Need to create middle-class CA jobs matters more than minimum wage

Need to create middle-class CA jobs matters more than minimum wage

Minimum-Wage_0Economic conservatives seem wary over the attempts by Democrats at just about every level of government to focus on the minimum wage. But should they be? It provides an easy way to broaden the debate from how the poor are faring to how those in the middle class are doing. In California, it provides a way to point out that the state status quo — dominated by hard-left lawmakers, swaggering unions, rapacious trial lawyers and Gaia-worshiping greens — is a failed one when it comes to job creation.

I wrote about this angle in the U-T San Diego today:

“University of California-Irvine economist David Neumark’s review of 100-plus major academic studies — which did not include studies from ideologically aligned think tanks — concluded that 85 percent of the analyses “find a negative employment effect on low-skilled workers.” Automation is likely to worsen this effect; Google “Europe” and “Corner Café” and you’ll see a Starbucks initiative that inevitably will be copied and yield mass displacement of U.S. fast-food workers.

“But even if minimum-wage hikes don’t kill jobs, the idea that this policy is a promising solution to income inequality makes little sense. In the big picture, what we need are many more people with in-demand job skills that lead to middle-income careers. And what we badly need from our elected leaders is an acknowledgment that California’s approach isn’t working in creating these job skills.

“Income inequality isn’t just growing in the U.S. It’s growing in all advanced nations as technological advances wipe out middle-class jobs by the millions. It’s growing everywhere as the job marketplace increasingly values — and strongly rewards — a narrower range of skills than it did previously.

“The best way to minimize the disruption this inexorable change creates is by maximizing the number of people with job skills not diminished by ‘creative destruction.’ For starters, we need a focus on computer science and technological expertise in middle school and high school — not curriculums based on the educational values of the 1950s. We also need to make it much easier for displaced workers of any age to go back to the classroom to get practical job training.

“Pursuing this ambitious agenda would be far more daunting than raising the minimum wage. But it has promise to significantly reduce income inequality — not nibble at the margins.”

Does left want to create middle-class jobs? Or play populist games?

1percentAs the success of the “war on women” rhetoric in getting young women to the polls in 2012 suggests, both parties are likely to be in permanent 24-7-365 campaign mode on a national level from here on out. That doesn’t bode well for substantive debate.

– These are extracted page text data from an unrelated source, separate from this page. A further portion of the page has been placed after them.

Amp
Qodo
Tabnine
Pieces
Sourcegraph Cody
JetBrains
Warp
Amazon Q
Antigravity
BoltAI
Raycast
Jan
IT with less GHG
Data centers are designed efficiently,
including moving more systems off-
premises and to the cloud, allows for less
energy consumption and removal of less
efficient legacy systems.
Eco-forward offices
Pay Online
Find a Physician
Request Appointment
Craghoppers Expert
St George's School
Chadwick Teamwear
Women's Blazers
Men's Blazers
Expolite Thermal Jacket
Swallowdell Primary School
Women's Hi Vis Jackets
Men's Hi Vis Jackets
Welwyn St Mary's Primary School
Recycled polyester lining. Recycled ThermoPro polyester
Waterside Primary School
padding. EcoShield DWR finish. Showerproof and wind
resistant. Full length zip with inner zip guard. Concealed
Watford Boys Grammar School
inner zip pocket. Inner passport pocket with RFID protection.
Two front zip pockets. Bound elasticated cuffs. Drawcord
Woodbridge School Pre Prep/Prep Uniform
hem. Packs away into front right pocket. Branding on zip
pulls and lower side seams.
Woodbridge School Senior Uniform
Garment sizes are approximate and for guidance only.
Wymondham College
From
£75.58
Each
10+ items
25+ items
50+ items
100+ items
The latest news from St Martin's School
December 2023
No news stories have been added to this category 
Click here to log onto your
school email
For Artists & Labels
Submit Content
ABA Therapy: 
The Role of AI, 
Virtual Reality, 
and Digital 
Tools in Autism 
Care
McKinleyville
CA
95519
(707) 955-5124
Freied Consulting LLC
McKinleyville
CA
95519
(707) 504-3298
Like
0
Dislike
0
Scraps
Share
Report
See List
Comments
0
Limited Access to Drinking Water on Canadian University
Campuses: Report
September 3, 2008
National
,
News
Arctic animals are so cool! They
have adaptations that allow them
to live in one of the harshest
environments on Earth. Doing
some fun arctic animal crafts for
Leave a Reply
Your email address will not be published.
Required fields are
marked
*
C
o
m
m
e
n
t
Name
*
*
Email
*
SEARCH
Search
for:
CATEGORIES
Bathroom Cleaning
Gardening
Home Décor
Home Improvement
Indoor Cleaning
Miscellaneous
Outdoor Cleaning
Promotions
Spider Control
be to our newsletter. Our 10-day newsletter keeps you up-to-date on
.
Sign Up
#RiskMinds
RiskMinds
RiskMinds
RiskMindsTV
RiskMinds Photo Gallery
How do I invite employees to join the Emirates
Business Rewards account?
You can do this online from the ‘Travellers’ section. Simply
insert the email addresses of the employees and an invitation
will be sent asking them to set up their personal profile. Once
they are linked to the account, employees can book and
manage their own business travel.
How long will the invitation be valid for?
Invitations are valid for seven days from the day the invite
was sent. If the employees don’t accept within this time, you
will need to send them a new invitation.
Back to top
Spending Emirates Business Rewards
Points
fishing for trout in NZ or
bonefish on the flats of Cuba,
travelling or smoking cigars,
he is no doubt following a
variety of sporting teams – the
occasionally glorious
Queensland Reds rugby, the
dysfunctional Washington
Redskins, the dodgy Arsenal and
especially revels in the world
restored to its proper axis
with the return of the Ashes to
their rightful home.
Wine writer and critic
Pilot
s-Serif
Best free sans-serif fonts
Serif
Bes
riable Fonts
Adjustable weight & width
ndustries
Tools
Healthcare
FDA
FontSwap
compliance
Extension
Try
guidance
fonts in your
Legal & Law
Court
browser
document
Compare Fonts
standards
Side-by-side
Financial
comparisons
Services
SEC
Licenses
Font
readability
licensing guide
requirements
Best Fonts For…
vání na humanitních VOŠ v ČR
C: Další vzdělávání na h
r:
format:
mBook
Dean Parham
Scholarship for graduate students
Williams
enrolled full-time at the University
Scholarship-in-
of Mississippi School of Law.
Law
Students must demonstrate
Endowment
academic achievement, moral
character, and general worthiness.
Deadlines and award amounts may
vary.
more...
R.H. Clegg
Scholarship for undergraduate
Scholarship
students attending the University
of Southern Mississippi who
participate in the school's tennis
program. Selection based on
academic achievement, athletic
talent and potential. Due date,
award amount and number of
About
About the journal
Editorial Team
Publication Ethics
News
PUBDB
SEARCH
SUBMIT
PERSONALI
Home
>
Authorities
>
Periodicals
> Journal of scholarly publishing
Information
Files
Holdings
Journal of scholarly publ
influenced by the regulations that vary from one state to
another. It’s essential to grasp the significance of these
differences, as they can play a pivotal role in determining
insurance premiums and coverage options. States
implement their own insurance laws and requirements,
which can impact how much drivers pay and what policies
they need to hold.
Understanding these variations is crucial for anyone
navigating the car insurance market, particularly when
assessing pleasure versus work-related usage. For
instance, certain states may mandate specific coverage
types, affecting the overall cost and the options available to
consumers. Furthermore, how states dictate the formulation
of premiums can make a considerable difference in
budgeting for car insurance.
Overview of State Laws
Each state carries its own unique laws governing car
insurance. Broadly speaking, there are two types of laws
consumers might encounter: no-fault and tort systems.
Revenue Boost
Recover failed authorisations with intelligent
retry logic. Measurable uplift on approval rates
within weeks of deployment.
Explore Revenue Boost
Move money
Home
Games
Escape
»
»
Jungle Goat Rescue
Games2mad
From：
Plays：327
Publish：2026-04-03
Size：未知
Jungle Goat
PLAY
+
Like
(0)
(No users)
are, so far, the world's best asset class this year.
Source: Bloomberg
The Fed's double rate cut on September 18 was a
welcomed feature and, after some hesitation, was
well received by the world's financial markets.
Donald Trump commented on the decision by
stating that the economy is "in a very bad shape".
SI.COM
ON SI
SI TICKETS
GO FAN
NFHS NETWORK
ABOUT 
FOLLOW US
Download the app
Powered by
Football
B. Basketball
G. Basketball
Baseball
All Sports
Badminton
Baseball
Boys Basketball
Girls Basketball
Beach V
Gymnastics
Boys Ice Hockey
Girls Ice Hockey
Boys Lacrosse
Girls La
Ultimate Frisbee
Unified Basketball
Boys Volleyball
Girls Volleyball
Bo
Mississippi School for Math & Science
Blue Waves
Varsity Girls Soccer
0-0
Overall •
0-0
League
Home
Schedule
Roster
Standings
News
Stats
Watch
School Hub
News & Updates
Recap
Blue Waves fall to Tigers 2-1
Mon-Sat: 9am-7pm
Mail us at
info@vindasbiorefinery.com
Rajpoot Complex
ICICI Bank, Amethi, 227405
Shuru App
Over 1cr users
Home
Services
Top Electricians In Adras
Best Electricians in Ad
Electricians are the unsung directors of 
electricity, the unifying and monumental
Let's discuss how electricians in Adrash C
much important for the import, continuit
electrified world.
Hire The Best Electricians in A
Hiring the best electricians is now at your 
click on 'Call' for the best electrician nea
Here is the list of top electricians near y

But at some point, it seems likely that the middle class — especially those with laid-off family memories or nervousness about their own prospects — will begin to tire of the Occupy rhetoric and the class-war cliches — the very efforts that laid the groundwork for the current relentless focus by Dems on the minimum wage. I wrote about the diminishing long-term returns of populist rhetoric in January:

“We could have marginal income tax rates of 90 percent, and it wouldn’t change the fact that for 40 years we have been moving inexorably toward an economy in which elite skill sets are highly rewarded while improving technology and automation steadily thin out jobs in which those with average job skills used to be able to make middle-class wages. Instead of the 1 percent vs. 99 percent divide, this is the divide that matters most. New York Times economics columnist Tyler Cowen pegs this gap as the 15 percent of working adults with elite job skills vs. the 85 percent without. …

“Thinking in fresh new ways about how we can become the society we need to become is not as tidy or viscerally satisfying as simply blaming the 1 percent. But it has far greater promise of actually yielding a more broadly prosperous society.”

In California, alas, thinking in fresh new ways is verboten in the state Capitol. Majority lawmakers are vastly more likely to use their clout to protect unions and public employees, to give trial lawyers new ways to squeeze money out of the legal system, and to pay tribute to the green religion then to actually take steps to create middle-class jobs.

Will most Californians notice this? Maybe not. I increasingly buy the theory that values drive voting more than pocketbook issues, a big change from a generation ago. And so in California, as long as non-white voters believe right-wingers are uncomfortable with them, right-wingers are doomed in statewide elections. As long as independent, secular Californians believe right-wingers are judgmental social conservatives, they’re doomed in statewide elections.

But if California libertarians and fiscal conservatives ever managed to advance a candidate who kept the focus on jobs and the economy and avoided the right’s baggage, it wouldn’t take a miracle for a GOPer to get elected to statewide office — just a 5-to-1, UCLA-in-this-year’s-March-Madness kind of long shot.